Dataset entries
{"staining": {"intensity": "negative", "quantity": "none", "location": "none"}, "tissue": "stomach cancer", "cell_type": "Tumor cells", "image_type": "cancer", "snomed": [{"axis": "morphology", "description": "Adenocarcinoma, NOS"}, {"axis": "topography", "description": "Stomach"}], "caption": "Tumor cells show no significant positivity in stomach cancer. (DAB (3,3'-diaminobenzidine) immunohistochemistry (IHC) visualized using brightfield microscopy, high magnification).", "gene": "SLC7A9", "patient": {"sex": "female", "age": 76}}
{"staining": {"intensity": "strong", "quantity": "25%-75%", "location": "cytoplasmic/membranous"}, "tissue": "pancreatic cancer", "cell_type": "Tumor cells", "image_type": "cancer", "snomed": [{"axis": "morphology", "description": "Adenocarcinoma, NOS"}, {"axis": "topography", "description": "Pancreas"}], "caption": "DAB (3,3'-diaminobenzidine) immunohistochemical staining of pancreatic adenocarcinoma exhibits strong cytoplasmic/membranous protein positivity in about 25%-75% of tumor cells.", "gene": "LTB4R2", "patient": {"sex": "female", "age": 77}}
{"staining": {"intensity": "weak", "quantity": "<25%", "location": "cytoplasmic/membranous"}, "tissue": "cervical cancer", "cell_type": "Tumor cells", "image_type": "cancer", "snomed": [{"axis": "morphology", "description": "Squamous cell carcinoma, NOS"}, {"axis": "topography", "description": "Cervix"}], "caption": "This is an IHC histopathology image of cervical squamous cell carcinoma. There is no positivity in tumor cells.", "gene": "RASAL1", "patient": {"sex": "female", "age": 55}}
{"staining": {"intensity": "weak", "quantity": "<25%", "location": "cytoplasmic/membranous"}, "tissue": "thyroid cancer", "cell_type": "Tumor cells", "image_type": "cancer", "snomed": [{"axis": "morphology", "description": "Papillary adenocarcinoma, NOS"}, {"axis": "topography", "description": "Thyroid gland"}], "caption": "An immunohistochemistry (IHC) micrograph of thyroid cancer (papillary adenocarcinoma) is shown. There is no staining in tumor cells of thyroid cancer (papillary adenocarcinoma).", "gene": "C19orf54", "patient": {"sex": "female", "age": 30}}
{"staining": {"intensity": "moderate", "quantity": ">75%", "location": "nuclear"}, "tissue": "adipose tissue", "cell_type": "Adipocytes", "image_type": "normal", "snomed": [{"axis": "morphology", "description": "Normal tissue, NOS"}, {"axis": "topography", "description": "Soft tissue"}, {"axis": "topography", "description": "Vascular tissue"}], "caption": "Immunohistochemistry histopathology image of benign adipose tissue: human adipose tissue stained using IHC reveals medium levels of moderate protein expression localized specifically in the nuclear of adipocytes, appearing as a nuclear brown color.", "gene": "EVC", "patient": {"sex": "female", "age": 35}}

### EXERCISE OBJECTIVE:
Your task is to quote all of the data word for word.

### OUTPUT FOR THIS EXERCISE:
{"staining": {"intensity": "negative", "quantity": "none", "location": "none"}, "tissue": "stomach cancer", "cell_type": "Tumor cells", "image_type": "cancer", "snomed": [{"axis": "morphology", "description": "Adenocarcinoma, NOS"}, {"axis": "topography", "description": "Stomach"}], "caption": "Tumor cells show no significant positivity in stomach cancer. (DAB (3,3'-diaminobenzidine) immunohistochemistry (IHC) visualized using brightfield microscopy, high magnification).", "gene": "SLC7A9", "patient": {"sex": "female", "age": 76}}
{"staining": {"intensity": "strong", "quantity": "25%-75%", "location": "cytoplasmic/membranous"}, "tissue": "pancreatic cancer", "cell_type": "Tumor cells", "image_type": "cancer", "snomed": [{"axis": "morphology", "description": "Adenocarcinoma, NOS"}, {"axis": "topography", "description": "Pancreas"}], "caption": "DAB (3,3'-diaminobenzidine) immunohistochemical staining of pancreatic adenocarcinoma exhibits strong cytoplasmic/membranous protein positivity in about 25%-75% of tumor cells.", "gene": "LTB4R2", "patient": {"sex": "female", "age": 77}}
{"staining": {"intensity": "weak", "quantity": "<25%", "location": "cytoplasmic/membranous"}, "tissue": "cervical cancer", "cell_type": "Tumor cells", "image_type": "cancer", "snomed": [{"axis": "morphology", "description": "Squamous cell carcinoma, NOS"}, {"axis": "topography", "description": "Cervix"}], "caption": "This is an IHC histopathology image of cervical squamous cell carcinoma. There is no positivity in tumor cells.", "gene": "RASAL1", "patient": {"sex": "female", "age": 55}}
{"staining": {"intensity": "weak", "quantity": "<25%", "location": "cytoplasmic/membranous"}, "tissue": "thyroid cancer", "cell_type": "Tumor cells", "image_type": "cancer", "snomed": [{"axis": "morphology", "description": "Papillary adenocarcinoma, NOS"}, {"axis": "topography", "description": "Thyroid gland"}], "caption": "An immunohistochemistry (IHC) micrograph of thyroid cancer (papillary adenocarcinoma) is shown. There is no staining in tumor cells of thyroid cancer (papillary adenocarcinoma).", "gene": "C19orf54", "patient": {"sex": "female", "age": 30}}
{"staining": {"intensity": "moderate", "quantity": ">75%", "location": "nuclear"}, "tissue": "adipose tissue", "cell_type": "Adipocytes", "image_type": "normal", "snomed": [{"axis": "morphology", "description": "Normal tissue, NOS"}, {"axis": "topography", "description": "Soft tissue"}, {"axis": "topography", "description": "Vascular tissue"}], "caption": "Immunohistochemistry histopathology image of benign adipose tissue: human adipose tissue stained using IHC reveals medium levels of moderate protein expression localized specifically in the nuclear of adipocytes, appearing as a nuclear brown color.", "gene": "EVC", "patient": {"sex": "female", "age": 35}}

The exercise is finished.